What is expected
Repeat the material below. Keep every line exactly as written.

Material supplied
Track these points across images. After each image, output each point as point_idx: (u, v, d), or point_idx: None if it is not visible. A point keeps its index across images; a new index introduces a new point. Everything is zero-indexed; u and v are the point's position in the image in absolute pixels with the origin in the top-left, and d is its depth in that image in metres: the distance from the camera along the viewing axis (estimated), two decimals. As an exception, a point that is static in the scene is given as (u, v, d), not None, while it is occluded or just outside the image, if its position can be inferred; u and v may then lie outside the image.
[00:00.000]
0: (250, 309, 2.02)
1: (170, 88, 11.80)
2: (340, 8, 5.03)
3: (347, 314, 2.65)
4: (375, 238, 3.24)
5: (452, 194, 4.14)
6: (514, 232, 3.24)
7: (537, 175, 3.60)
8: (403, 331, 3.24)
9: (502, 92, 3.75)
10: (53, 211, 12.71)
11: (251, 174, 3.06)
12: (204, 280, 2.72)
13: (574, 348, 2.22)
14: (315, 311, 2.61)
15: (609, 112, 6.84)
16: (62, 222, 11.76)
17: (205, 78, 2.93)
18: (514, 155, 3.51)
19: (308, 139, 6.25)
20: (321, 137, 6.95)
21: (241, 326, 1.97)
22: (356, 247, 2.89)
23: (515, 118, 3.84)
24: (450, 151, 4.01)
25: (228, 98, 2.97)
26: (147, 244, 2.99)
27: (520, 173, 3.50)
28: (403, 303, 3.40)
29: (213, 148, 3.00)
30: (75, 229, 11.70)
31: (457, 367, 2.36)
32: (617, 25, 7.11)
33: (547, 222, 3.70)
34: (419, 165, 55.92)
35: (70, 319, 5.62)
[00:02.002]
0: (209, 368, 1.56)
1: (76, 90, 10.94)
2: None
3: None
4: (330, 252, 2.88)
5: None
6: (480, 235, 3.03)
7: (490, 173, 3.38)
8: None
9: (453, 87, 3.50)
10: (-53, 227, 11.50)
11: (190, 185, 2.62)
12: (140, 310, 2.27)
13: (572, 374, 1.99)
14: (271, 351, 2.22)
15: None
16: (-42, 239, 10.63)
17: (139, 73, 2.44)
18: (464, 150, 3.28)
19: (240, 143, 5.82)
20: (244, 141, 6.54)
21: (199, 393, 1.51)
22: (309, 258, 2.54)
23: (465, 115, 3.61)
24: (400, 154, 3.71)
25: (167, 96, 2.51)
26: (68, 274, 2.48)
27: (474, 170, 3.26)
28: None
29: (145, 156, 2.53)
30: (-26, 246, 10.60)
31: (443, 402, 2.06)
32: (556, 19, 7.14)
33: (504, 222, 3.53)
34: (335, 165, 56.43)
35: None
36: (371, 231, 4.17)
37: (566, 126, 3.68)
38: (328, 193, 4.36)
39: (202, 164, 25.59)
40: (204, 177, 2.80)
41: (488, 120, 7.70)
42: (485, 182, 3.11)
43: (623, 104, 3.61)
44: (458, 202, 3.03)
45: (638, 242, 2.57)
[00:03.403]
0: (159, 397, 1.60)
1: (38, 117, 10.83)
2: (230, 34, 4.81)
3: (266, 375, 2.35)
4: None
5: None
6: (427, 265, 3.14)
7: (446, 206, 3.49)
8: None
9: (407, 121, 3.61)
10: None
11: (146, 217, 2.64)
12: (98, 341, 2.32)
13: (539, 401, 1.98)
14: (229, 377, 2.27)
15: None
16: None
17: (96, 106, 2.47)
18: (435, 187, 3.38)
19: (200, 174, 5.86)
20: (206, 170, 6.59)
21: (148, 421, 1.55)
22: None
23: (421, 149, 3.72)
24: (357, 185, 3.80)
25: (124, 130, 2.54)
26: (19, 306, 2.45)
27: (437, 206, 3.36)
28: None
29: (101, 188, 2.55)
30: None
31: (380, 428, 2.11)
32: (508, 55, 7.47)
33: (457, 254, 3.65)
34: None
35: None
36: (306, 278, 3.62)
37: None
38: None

Output of the task
Track these points across images. After each image, output each point as point_idx: (u, v, d), or point_idx: None if it is not visible. A point keeps its index across images; a new index introduces a new point. Everything is zero-indexed; u and v are the point's position in the image in absolute pixels with the origin in the top-left, and d is its depth in that image in metres: the distance from the camera along the viewing axis (estimated), two decimals. As an exception, a point that is static in the scene is given as (u, v, d), not None, while it is occluded or just outside the image, if its position can be inferred; u and v may then lie outside the image.
[00:00.000]
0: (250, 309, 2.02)
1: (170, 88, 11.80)
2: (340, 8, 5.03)
3: (347, 314, 2.65)
4: (375, 238, 3.24)
5: (452, 194, 4.14)
6: (514, 232, 3.24)
7: (537, 175, 3.60)
8: (403, 331, 3.24)
9: (502, 92, 3.75)
10: (53, 211, 12.71)
11: (251, 174, 3.06)
12: (204, 280, 2.72)
13: (574, 348, 2.22)
14: (315, 311, 2.61)
15: (609, 112, 6.84)
16: (62, 222, 11.76)
17: (205, 78, 2.93)
18: (514, 155, 3.51)
19: (308, 139, 6.25)
20: (321, 137, 6.95)
21: (241, 326, 1.97)
22: (356, 247, 2.89)
23: (515, 118, 3.84)
24: (450, 151, 4.01)
25: (228, 98, 2.97)
26: (147, 244, 2.99)
27: (520, 173, 3.50)
28: (403, 303, 3.40)
29: (213, 148, 3.00)
30: (75, 229, 11.70)
31: (457, 367, 2.36)
32: (617, 25, 7.11)
33: (547, 222, 3.70)
34: (419, 165, 55.92)
35: (70, 319, 5.62)
[00:02.002]
0: (209, 368, 1.56)
1: (76, 90, 10.94)
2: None
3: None
4: (330, 252, 2.88)
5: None
6: (480, 235, 3.03)
7: (490, 173, 3.38)
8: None
9: (453, 87, 3.50)
10: (-53, 227, 11.50)
11: (190, 185, 2.62)
12: (140, 310, 2.27)
13: (572, 374, 1.99)
14: (271, 351, 2.22)
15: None
16: (-42, 239, 10.63)
17: (139, 73, 2.44)
18: (464, 150, 3.28)
19: (240, 143, 5.82)
20: (244, 141, 6.54)
21: (199, 393, 1.51)
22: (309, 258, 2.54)
23: (465, 115, 3.61)
24: (400, 154, 3.71)
25: (167, 96, 2.51)
26: (68, 274, 2.48)
27: (474, 170, 3.26)
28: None
29: (145, 156, 2.53)
30: (-26, 246, 10.60)
31: (443, 402, 2.06)
32: (556, 19, 7.14)
33: (504, 222, 3.53)
34: (335, 165, 56.43)
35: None
36: (371, 231, 4.17)
37: (566, 126, 3.68)
38: (328, 193, 4.36)
39: (202, 164, 25.59)
40: (204, 177, 2.80)
41: (488, 120, 7.70)
42: (485, 182, 3.11)
43: (623, 104, 3.61)
44: (458, 202, 3.03)
45: (638, 242, 2.57)
[00:03.403]
0: (159, 397, 1.60)
1: (38, 117, 10.83)
2: (230, 34, 4.81)
3: (266, 375, 2.35)
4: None
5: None
6: (427, 265, 3.14)
7: (446, 206, 3.49)
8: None
9: (407, 121, 3.61)
10: None
11: (146, 217, 2.64)
12: (98, 341, 2.32)
13: (539, 401, 1.98)
14: (229, 377, 2.27)
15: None
16: None
17: (96, 106, 2.47)
18: (435, 187, 3.38)
19: (200, 174, 5.86)
20: (206, 170, 6.59)
21: (148, 421, 1.55)
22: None
23: (421, 149, 3.72)
24: (357, 185, 3.80)
25: (124, 130, 2.54)
26: (19, 306, 2.45)
27: (437, 206, 3.36)
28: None
29: (101, 188, 2.55)
30: None
31: (380, 428, 2.11)
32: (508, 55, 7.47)
33: (457, 254, 3.65)
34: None
35: None
36: (306, 278, 3.62)
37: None
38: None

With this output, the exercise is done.